Discussion of Results

Spherical harmonics bring a symmetry-consistent framework, apt for multimodal distributions not restricted to Gaussian assumptions. The frameworks devised can handle varying levels of symmetry in input distributions, adapting to different practical scenarios in high-dimensional data analysis. The paper further elucidates how conventional SGD approaches can remain suboptimal—highlighting their inefficiencies as they fail to exploit radial distribution components which spherical harmonics naturally accommodate.

Implications and Future Directions

Practically, the results presented may impact representation learning in neural networks, where understanding simpler, feature-driven projections can unravel complexities in model training. Theoretically, this harmonic decomposition offers fertile ground for extending learning methods to other symmetrical data structures or group symmetries.

The paper provides a robust platform for sample and runtime efficiency, but notes that perfect simultaneous optimization in these aspects might be elusive for non-Gaussian distributions, indicating areas for future exploration in joint optimization models and complex symmetries beyond orthogonal spheres.
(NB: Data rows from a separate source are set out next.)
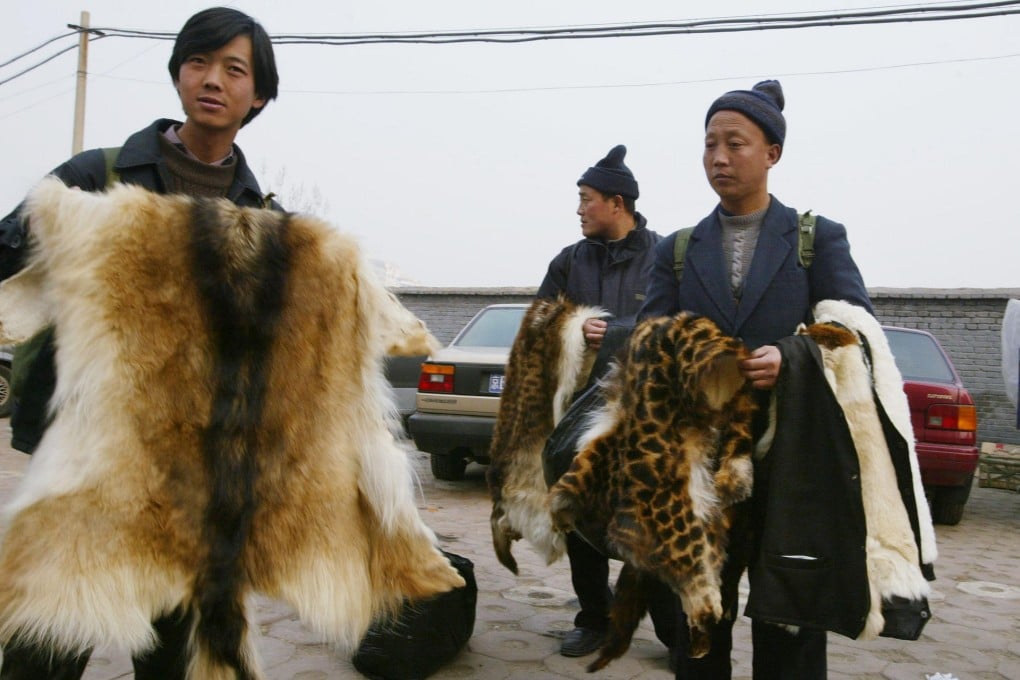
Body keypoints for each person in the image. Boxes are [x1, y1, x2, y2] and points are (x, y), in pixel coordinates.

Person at [0, 7, 279, 678]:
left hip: (189, 474)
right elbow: (9, 256)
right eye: (197, 63)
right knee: (42, 651)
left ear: (258, 94)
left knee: (179, 659)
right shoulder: (102, 173)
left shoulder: (260, 216)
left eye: (233, 69)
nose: (212, 80)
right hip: (83, 461)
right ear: (179, 75)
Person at [639, 80, 873, 679]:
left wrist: (793, 356)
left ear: (772, 153)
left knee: (789, 616)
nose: (719, 157)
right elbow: (647, 342)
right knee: (698, 615)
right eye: (710, 144)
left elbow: (856, 335)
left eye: (735, 143)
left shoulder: (815, 239)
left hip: (789, 456)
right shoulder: (677, 249)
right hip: (701, 463)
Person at [536, 144, 671, 658]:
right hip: (579, 416)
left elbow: (677, 324)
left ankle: (668, 628)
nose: (578, 209)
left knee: (650, 519)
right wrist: (573, 326)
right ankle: (594, 617)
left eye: (585, 199)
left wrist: (617, 332)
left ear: (617, 203)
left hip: (645, 416)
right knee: (580, 514)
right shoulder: (570, 261)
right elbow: (540, 322)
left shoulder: (664, 255)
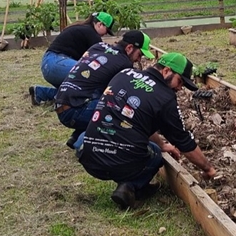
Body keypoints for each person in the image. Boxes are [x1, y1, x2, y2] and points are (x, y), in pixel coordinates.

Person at [74, 52, 217, 209]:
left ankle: (124, 182)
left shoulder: (124, 73)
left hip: (89, 156)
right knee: (155, 154)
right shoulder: (165, 98)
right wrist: (208, 168)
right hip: (120, 162)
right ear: (167, 71)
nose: (180, 88)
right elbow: (183, 141)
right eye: (180, 81)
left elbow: (137, 124)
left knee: (84, 136)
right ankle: (131, 185)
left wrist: (163, 145)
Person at [54, 30, 155, 148]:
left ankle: (77, 136)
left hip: (61, 103)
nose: (138, 59)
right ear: (129, 48)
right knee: (121, 112)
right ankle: (83, 143)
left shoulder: (99, 46)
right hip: (75, 110)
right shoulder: (124, 64)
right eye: (139, 55)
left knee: (101, 94)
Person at [29, 12, 115, 105]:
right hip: (57, 63)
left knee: (73, 92)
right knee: (91, 78)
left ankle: (40, 93)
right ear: (100, 24)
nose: (106, 34)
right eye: (107, 30)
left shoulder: (81, 28)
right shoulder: (91, 33)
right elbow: (103, 59)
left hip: (49, 63)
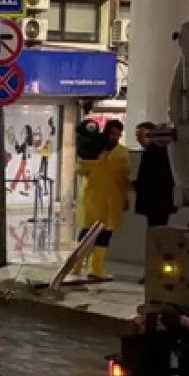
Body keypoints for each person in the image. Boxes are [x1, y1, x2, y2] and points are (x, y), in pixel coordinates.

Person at [75, 120, 131, 280]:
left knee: (105, 234)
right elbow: (80, 169)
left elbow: (124, 178)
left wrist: (125, 198)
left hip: (113, 200)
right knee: (86, 233)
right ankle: (75, 265)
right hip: (93, 199)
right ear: (105, 133)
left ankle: (96, 268)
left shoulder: (123, 153)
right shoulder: (93, 149)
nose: (115, 137)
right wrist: (91, 158)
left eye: (118, 134)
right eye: (112, 133)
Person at [134, 122, 176, 228]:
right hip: (161, 202)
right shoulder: (164, 152)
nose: (138, 139)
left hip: (155, 202)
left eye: (141, 135)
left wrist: (136, 185)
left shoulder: (152, 153)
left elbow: (149, 178)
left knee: (156, 228)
The concept can extend to multi-index models, suggesting exciting possibilities for research in broader multi-dimensional settings where interactions beyond direct projections exist.

In summary, this work presents a significant advancement in understanding and simplifying the computational efficiency of learning single-index models across varied high-dimensional settings. The harmonic decomposition approach proposed promises enhanced adaptability and efficiency, unlocking previously unrealized avenues for model learning and analysis.